WHAT THE TASK REQUIRES
Every record is to be printed exactly as written, and any picture in it is skipped.

INFORMATION GIVEN
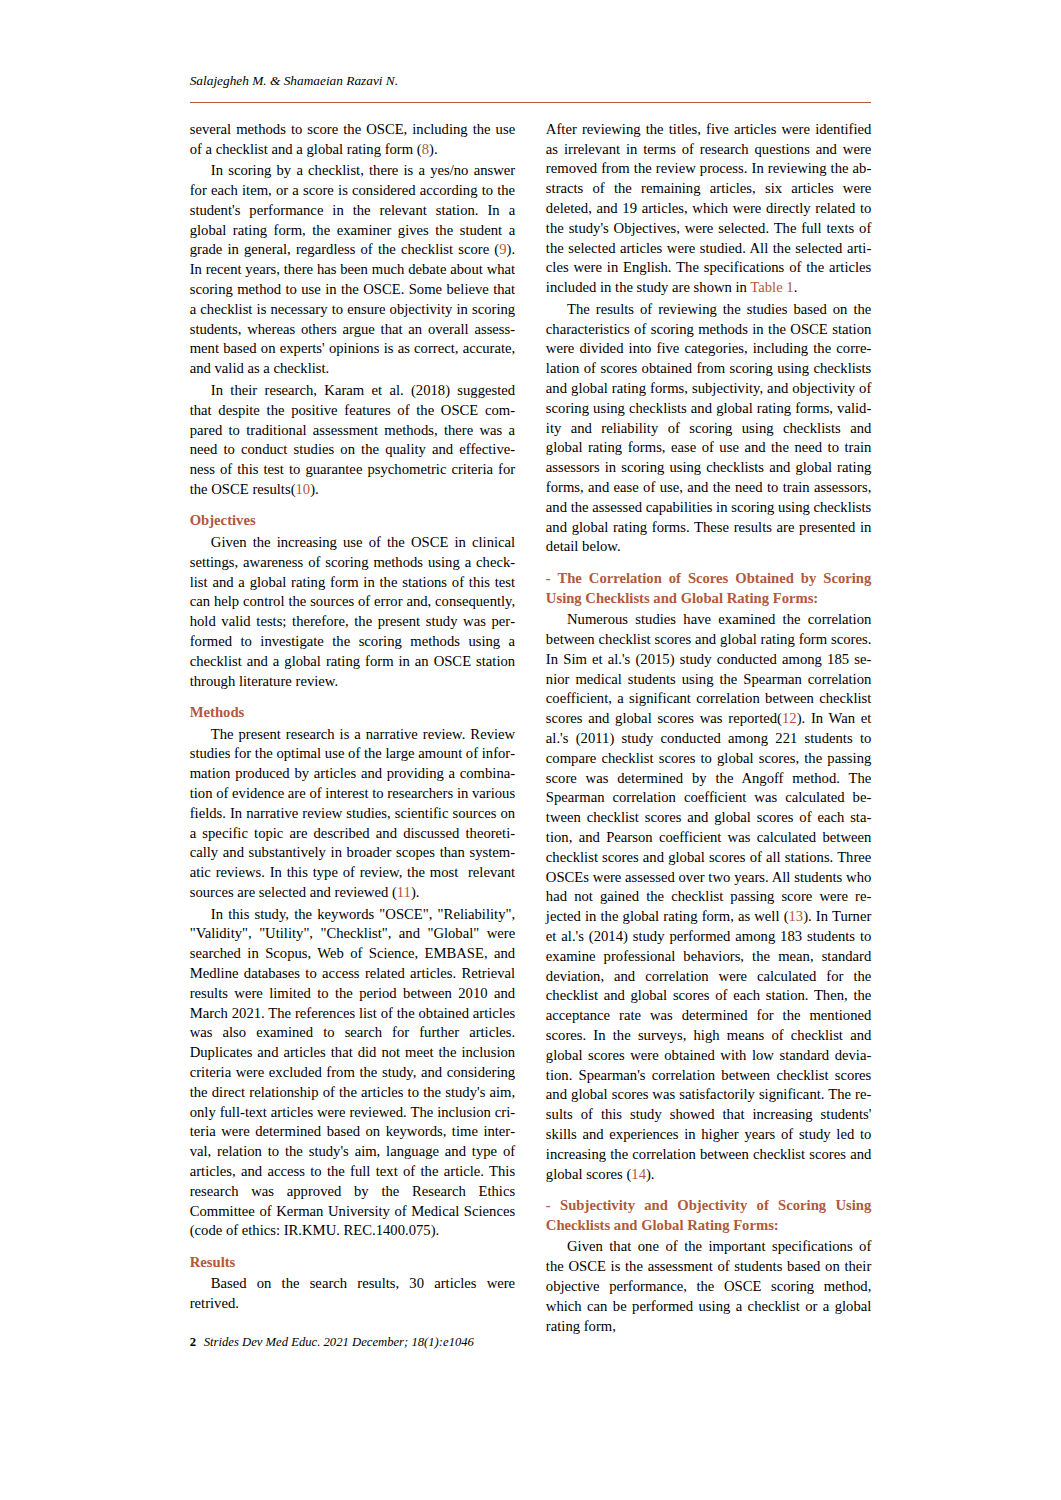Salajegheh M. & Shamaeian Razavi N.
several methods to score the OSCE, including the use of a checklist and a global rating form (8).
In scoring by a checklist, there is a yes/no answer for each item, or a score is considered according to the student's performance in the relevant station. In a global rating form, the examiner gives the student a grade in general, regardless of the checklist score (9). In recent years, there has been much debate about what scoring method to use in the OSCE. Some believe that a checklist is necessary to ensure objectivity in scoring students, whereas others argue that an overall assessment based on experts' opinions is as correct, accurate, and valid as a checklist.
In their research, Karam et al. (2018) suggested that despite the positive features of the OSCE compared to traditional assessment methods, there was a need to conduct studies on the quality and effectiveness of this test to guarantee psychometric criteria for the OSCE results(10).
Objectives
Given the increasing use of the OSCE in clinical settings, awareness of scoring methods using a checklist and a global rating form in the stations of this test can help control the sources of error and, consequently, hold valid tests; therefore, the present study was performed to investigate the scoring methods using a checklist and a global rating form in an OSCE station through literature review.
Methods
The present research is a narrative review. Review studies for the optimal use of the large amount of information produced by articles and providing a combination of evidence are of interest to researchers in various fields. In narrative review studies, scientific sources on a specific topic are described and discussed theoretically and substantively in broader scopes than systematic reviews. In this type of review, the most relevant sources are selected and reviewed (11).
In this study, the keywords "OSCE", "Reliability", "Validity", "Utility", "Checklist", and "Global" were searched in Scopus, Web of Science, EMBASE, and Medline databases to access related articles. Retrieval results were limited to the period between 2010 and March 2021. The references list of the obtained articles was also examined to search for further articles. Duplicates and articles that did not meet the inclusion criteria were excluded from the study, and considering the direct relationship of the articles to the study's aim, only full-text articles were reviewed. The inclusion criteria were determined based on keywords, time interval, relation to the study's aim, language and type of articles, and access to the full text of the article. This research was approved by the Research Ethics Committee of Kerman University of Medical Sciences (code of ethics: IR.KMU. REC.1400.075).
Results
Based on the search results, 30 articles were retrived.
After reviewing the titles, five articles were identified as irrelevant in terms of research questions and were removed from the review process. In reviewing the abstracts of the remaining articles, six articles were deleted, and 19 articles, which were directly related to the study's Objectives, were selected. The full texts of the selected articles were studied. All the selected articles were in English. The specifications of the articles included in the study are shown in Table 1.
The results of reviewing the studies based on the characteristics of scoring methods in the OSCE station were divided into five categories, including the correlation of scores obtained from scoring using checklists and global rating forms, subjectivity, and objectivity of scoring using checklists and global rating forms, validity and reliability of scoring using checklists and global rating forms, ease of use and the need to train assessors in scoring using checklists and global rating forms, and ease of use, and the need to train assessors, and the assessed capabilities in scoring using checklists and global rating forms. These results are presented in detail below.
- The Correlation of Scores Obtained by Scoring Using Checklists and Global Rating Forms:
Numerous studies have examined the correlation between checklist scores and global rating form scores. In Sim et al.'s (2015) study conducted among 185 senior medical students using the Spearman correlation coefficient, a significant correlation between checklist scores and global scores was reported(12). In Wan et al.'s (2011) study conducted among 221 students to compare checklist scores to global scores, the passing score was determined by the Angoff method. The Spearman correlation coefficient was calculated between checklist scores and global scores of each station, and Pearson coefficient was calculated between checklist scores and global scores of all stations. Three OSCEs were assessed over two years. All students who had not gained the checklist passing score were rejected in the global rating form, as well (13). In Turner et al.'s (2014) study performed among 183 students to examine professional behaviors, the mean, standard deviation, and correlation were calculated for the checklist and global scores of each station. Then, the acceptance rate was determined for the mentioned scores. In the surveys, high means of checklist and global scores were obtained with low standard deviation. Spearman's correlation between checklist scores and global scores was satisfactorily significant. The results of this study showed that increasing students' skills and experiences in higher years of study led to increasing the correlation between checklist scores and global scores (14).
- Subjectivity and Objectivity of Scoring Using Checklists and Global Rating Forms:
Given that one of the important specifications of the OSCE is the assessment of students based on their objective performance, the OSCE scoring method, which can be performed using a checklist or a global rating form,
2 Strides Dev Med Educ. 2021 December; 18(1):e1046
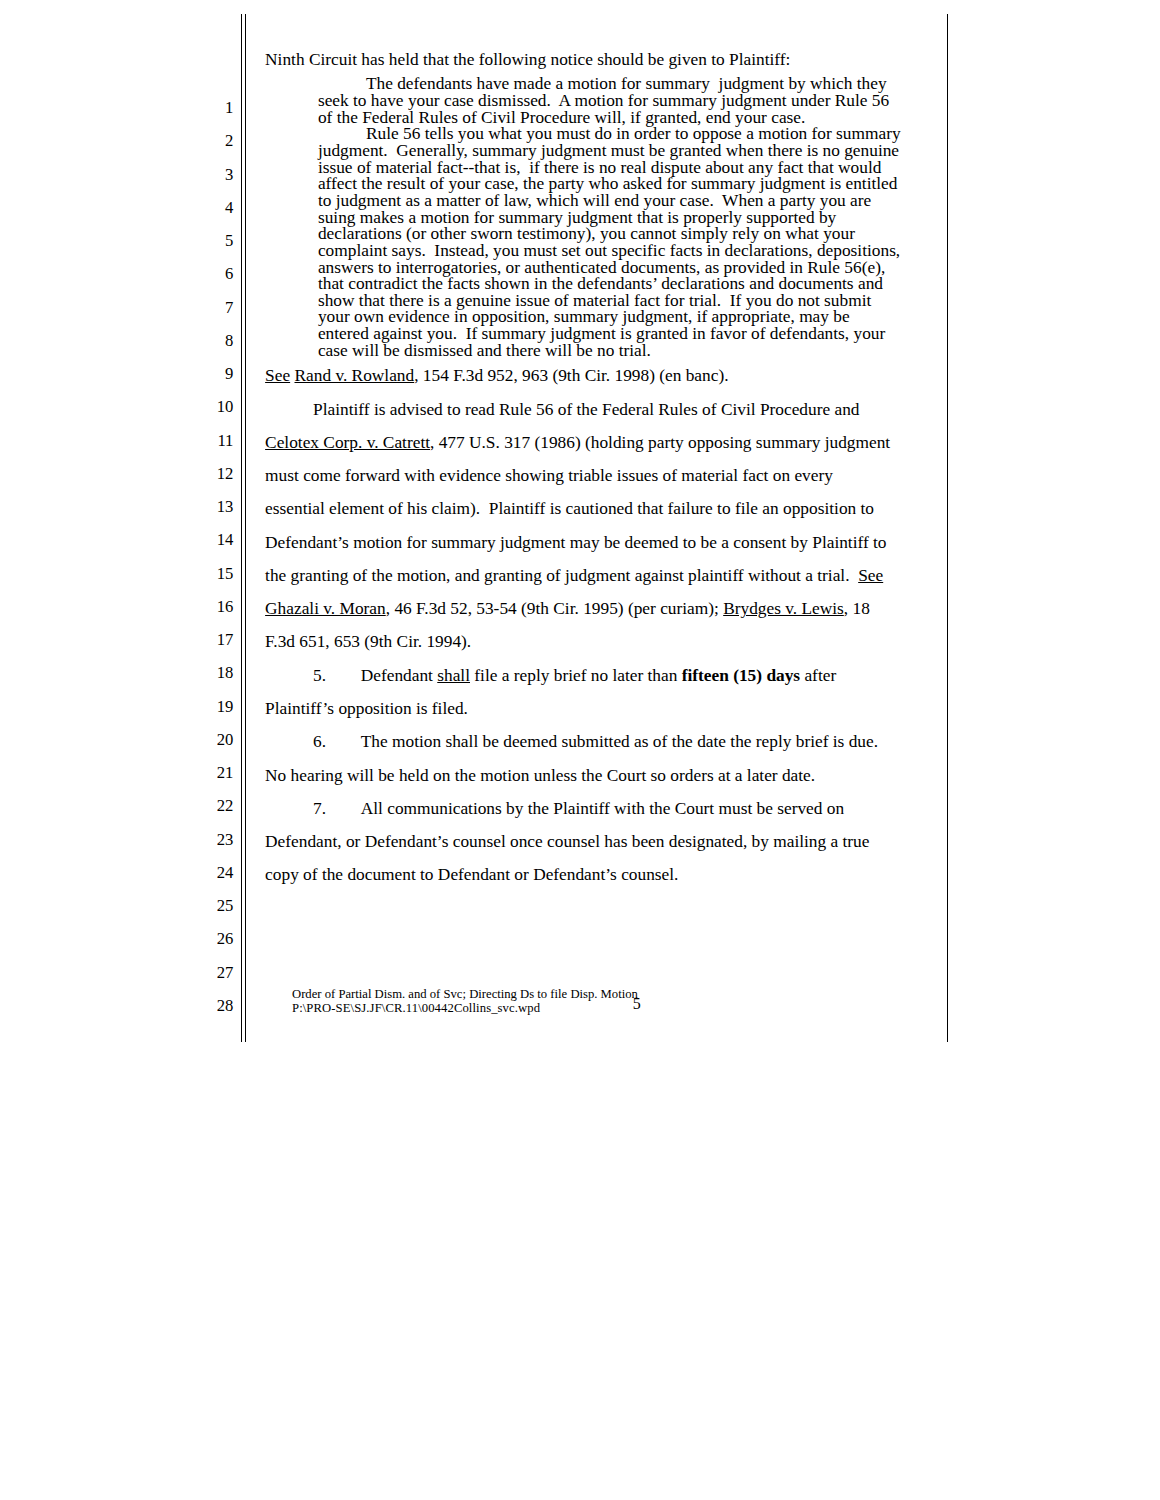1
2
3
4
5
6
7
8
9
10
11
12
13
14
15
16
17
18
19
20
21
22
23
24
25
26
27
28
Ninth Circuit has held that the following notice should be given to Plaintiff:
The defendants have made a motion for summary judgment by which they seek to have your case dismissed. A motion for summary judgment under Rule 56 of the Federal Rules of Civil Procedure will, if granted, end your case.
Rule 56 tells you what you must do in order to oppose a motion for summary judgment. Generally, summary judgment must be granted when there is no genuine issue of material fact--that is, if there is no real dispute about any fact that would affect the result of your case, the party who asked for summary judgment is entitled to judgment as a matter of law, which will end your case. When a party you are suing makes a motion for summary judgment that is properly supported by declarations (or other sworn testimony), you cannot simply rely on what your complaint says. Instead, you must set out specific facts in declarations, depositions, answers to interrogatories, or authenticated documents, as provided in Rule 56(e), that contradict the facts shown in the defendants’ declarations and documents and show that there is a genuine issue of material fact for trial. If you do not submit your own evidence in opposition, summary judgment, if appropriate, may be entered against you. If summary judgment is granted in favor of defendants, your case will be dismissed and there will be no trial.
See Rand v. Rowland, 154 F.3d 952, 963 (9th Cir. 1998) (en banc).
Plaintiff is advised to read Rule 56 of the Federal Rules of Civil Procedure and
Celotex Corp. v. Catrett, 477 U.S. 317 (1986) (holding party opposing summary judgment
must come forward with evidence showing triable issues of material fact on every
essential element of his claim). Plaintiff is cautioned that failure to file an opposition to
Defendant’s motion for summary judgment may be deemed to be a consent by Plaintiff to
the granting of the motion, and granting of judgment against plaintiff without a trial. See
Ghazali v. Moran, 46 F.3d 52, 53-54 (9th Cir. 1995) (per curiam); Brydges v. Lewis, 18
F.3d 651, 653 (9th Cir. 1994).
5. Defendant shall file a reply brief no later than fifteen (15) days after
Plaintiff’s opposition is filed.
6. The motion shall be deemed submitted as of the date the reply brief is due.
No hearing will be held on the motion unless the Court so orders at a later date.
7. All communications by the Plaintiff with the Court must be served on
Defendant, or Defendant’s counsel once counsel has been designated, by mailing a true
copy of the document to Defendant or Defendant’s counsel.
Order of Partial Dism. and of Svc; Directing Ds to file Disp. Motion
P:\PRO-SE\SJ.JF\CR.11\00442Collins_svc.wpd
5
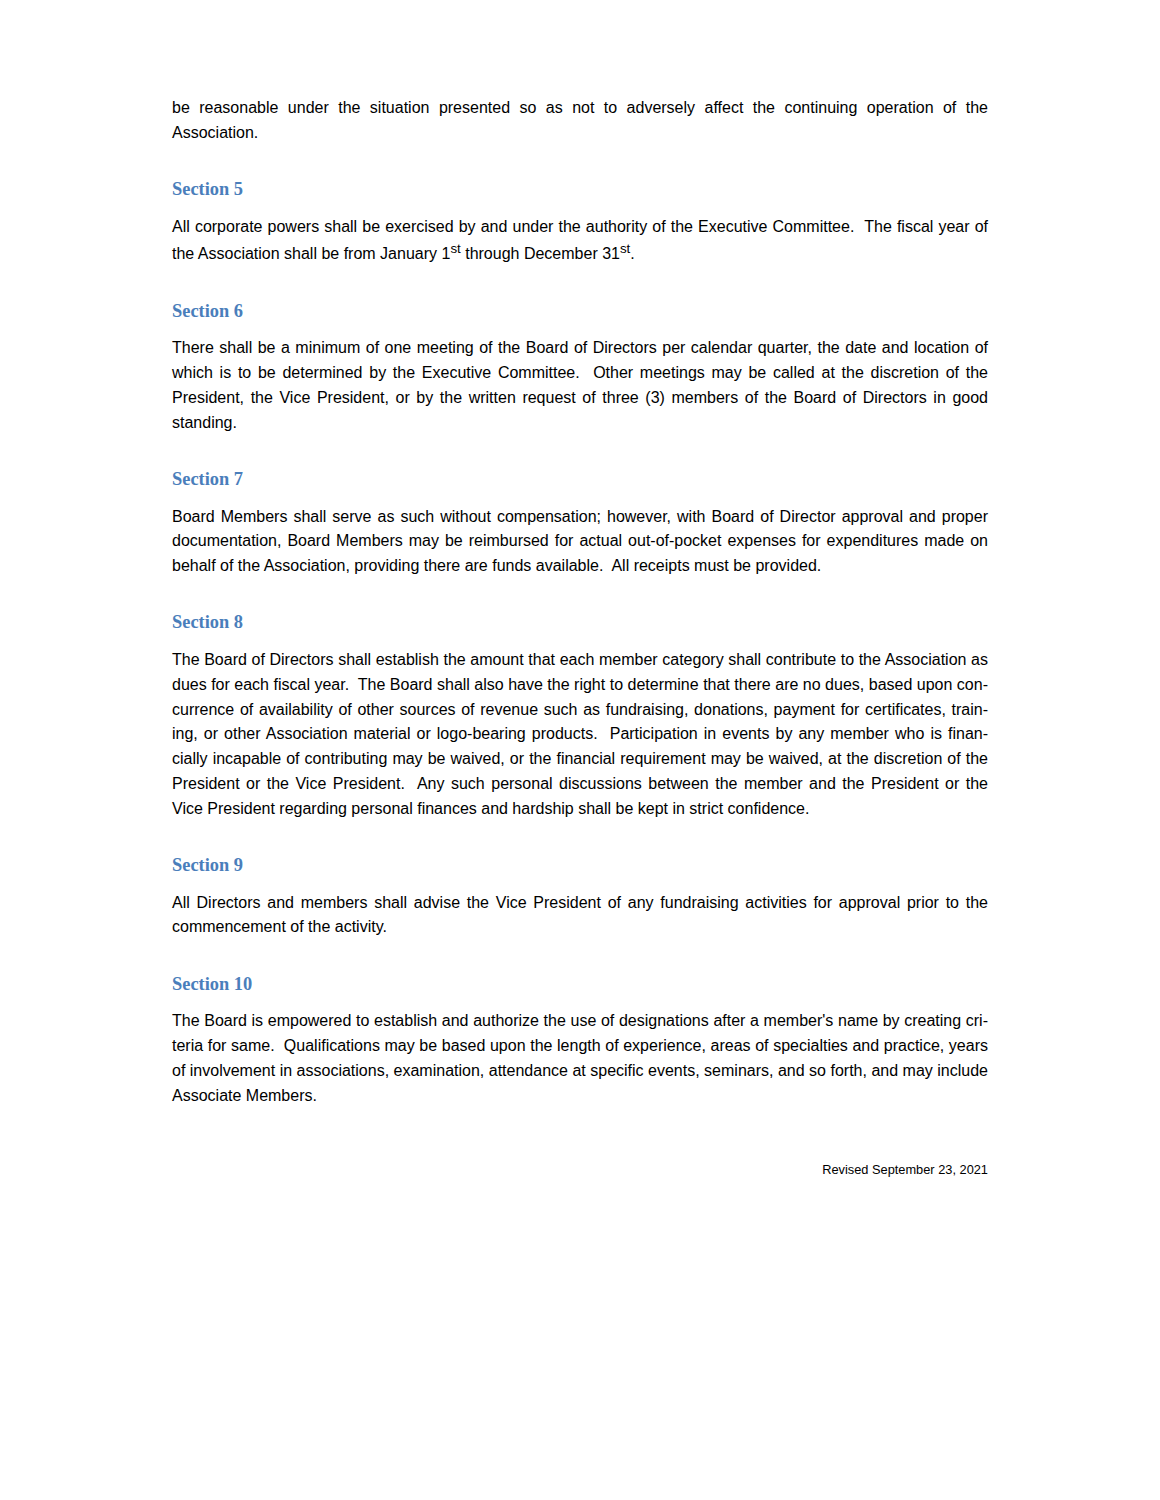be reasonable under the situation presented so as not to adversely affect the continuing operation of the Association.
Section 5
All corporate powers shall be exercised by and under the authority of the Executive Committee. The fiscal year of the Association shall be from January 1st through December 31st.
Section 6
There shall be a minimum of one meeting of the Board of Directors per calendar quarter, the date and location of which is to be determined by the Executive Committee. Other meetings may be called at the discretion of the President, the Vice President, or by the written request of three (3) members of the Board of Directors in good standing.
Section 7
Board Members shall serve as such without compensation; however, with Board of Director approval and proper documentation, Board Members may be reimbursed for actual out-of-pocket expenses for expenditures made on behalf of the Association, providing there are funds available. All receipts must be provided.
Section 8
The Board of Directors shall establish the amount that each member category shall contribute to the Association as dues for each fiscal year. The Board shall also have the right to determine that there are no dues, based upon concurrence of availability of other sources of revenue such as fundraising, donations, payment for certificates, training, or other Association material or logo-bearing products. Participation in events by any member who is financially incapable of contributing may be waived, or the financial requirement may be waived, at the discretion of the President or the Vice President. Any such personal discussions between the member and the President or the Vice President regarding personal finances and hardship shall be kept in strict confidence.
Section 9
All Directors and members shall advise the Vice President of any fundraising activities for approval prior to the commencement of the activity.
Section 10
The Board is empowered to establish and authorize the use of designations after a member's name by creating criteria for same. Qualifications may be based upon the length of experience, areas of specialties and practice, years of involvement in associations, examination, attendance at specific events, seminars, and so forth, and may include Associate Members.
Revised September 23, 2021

SOLUTION FOR THIS EXERCISE
Salajegheh M. & Shamaeian Razavi N.
several methods to score the OSCE, including the use of a checklist and a global rating form (8).
In scoring by a checklist, there is a yes/no answer for each item, or a score is considered according to the student's performance in the relevant station. In a global rating form, the examiner gives the student a grade in general, regardless of the checklist score (9). In recent years, there has been much debate about what scoring method to use in the OSCE. Some believe that a checklist is necessary to ensure objectivity in scoring students, whereas others argue that an overall assessment based on experts' opinions is as correct, accurate, and valid as a checklist.
In their research, Karam et al. (2018) suggested that despite the positive features of the OSCE compared to traditional assessment methods, there was a need to conduct studies on the quality and effectiveness of this test to guarantee psychometric criteria for the OSCE results(10).
Objectives
Given the increasing use of the OSCE in clinical settings, awareness of scoring methods using a checklist and a global rating form in the stations of this test can help control the sources of error and, consequently, hold valid tests; therefore, the present study was performed to investigate the scoring methods using a checklist and a global rating form in an OSCE station through literature review.
Methods
The present research is a narrative review. Review studies for the optimal use of the large amount of information produced by articles and providing a combination of evidence are of interest to researchers in various fields. In narrative review studies, scientific sources on a specific topic are described and discussed theoretically and substantively in broader scopes than systematic reviews. In this type of review, the most relevant sources are selected and reviewed (11).
In this study, the keywords "OSCE", "Reliability", "Validity", "Utility", "Checklist", and "Global" were searched in Scopus, Web of Science, EMBASE, and Medline databases to access related articles. Retrieval results were limited to the period between 2010 and March 2021. The references list of the obtained articles was also examined to search for further articles. Duplicates and articles that did not meet the inclusion criteria were excluded from the study, and considering the direct relationship of the articles to the study's aim, only full-text articles were reviewed. The inclusion criteria were determined based on keywords, time interval, relation to the study's aim, language and type of articles, and access to the full text of the article. This research was approved by the Research Ethics Committee of Kerman University of Medical Sciences (code of ethics: IR.KMU. REC.1400.075).
Results
Based on the search results, 30 articles were retrived.
After reviewing the titles, five articles were identified as irrelevant in terms of research questions and were removed from the review process. In reviewing the abstracts of the remaining articles, six articles were deleted, and 19 articles, which were directly related to the study's Objectives, were selected. The full texts of the selected articles were studied. All the selected articles were in English. The specifications of the articles included in the study are shown in Table 1.
The results of reviewing the studies based on the characteristics of scoring methods in the OSCE station were divided into five categories, including the correlation of scores obtained from scoring using checklists and global rating forms, subjectivity, and objectivity of scoring using checklists and global rating forms, validity and reliability of scoring using checklists and global rating forms, ease of use and the need to train assessors in scoring using checklists and global rating forms, and ease of use, and the need to train assessors, and the assessed capabilities in scoring using checklists and global rating forms. These results are presented in detail below.
- The Correlation of Scores Obtained by Scoring Using Checklists and Global Rating Forms:
Numerous studies have examined the correlation between checklist scores and global rating form scores. In Sim et al.'s (2015) study conducted among 185 senior medical students using the Spearman correlation coefficient, a significant correlation between checklist scores and global scores was reported(12). In Wan et al.'s (2011) study conducted among 221 students to compare checklist scores to global scores, the passing score was determined by the Angoff method. The Spearman correlation coefficient was calculated between checklist scores and global scores of each station, and Pearson coefficient was calculated between checklist scores and global scores of all stations. Three OSCEs were assessed over two years. All students who had not gained the checklist passing score were rejected in the global rating form, as well (13). In Turner et al.'s (2014) study performed among 183 students to examine professional behaviors, the mean, standard deviation, and correlation were calculated for the checklist and global scores of each station. Then, the acceptance rate was determined for the mentioned scores. In the surveys, high means of checklist and global scores were obtained with low standard deviation. Spearman's correlation between checklist scores and global scores was satisfactorily significant. The results of this study showed that increasing students' skills and experiences in higher years of study led to increasing the correlation between checklist scores and global scores (14).
- Subjectivity and Objectivity of Scoring Using Checklists and Global Rating Forms:
Given that one of the important specifications of the OSCE is the assessment of students based on their objective performance, the OSCE scoring method, which can be performed using a checklist or a global rating form,
2 Strides Dev Med Educ. 2021 December; 18(1):e1046
1
2
3
4
5
6
7
8
9
10
11
12
13
14
15
16
17
18
19
20
21
22
23
24
25
26
27
28
Ninth Circuit has held that the following notice should be given to Plaintiff:
The defendants have made a motion for summary judgment by which they seek to have your case dismissed. A motion for summary judgment under Rule 56 of the Federal Rules of Civil Procedure will, if granted, end your case.
Rule 56 tells you what you must do in order to oppose a motion for summary judgment. Generally, summary judgment must be granted when there is no genuine issue of material fact--that is, if there is no real dispute about any fact that would affect the result of your case, the party who asked for summary judgment is entitled to judgment as a matter of law, which will end your case. When a party you are suing makes a motion for summary judgment that is properly supported by declarations (or other sworn testimony), you cannot simply rely on what your complaint says. Instead, you must set out specific facts in declarations, depositions, answers to interrogatories, or authenticated documents, as provided in Rule 56(e), that contradict the facts shown in the defendants’ declarations and documents and show that there is a genuine issue of material fact for trial. If you do not submit your own evidence in opposition, summary judgment, if appropriate, may be entered against you. If summary judgment is granted in favor of defendants, your case will be dismissed and there will be no trial.
See Rand v. Rowland, 154 F.3d 952, 963 (9th Cir. 1998) (en banc).
Plaintiff is advised to read Rule 56 of the Federal Rules of Civil Procedure and
Celotex Corp. v. Catrett, 477 U.S. 317 (1986) (holding party opposing summary judgment
must come forward with evidence showing triable issues of material fact on every
essential element of his claim). Plaintiff is cautioned that failure to file an opposition to
Defendant’s motion for summary judgment may be deemed to be a consent by Plaintiff to
the granting of the motion, and granting of judgment against plaintiff without a trial. See
Ghazali v. Moran, 46 F.3d 52, 53-54 (9th Cir. 1995) (per curiam); Brydges v. Lewis, 18
F.3d 651, 653 (9th Cir. 1994).
5. Defendant shall file a reply brief no later than fifteen (15) days after
Plaintiff’s opposition is filed.
6. The motion shall be deemed submitted as of the date the reply brief is due.
No hearing will be held on the motion unless the Court so orders at a later date.
7. All communications by the Plaintiff with the Court must be served on
Defendant, or Defendant’s counsel once counsel has been designated, by mailing a true
copy of the document to Defendant or Defendant’s counsel.
Order of Partial Dism. and of Svc; Directing Ds to file Disp. Motion
P:\PRO-SE\SJ.JF\CR.11\00442Collins_svc.wpd
5
be reasonable under the situation presented so as not to adversely affect the continuing operation of the Association.
Section 5
All corporate powers shall be exercised by and under the authority of the Executive Committee. The fiscal year of the Association shall be from January 1st through December 31st.
Section 6
There shall be a minimum of one meeting of the Board of Directors per calendar quarter, the date and location of which is to be determined by the Executive Committee. Other meetings may be called at the discretion of the President, the Vice President, or by the written request of three (3) members of the Board of Directors in good standing.
Section 7
Board Members shall serve as such without compensation; however, with Board of Director approval and proper documentation, Board Members may be reimbursed for actual out-of-pocket expenses for expenditures made on behalf of the Association, providing there are funds available. All receipts must be provided.
Section 8
The Board of Directors shall establish the amount that each member category shall contribute to the Association as dues for each fiscal year. The Board shall also have the right to determine that there are no dues, based upon concurrence of availability of other sources of revenue such as fundraising, donations, payment for certificates, training, or other Association material or logo-bearing products. Participation in events by any member who is financially incapable of contributing may be waived, or the financial requirement may be waived, at the discretion of the President or the Vice President. Any such personal discussions between the member and the President or the Vice President regarding personal finances and hardship shall be kept in strict confidence.
Section 9
All Directors and members shall advise the Vice President of any fundraising activities for approval prior to the commencement of the activity.
Section 10
The Board is empowered to establish and authorize the use of designations after a member's name by creating criteria for same. Qualifications may be based upon the length of experience, areas of specialties and practice, years of involvement in associations, examination, attendance at specific events, seminars, and so forth, and may include Associate Members.
Revised September 23, 2021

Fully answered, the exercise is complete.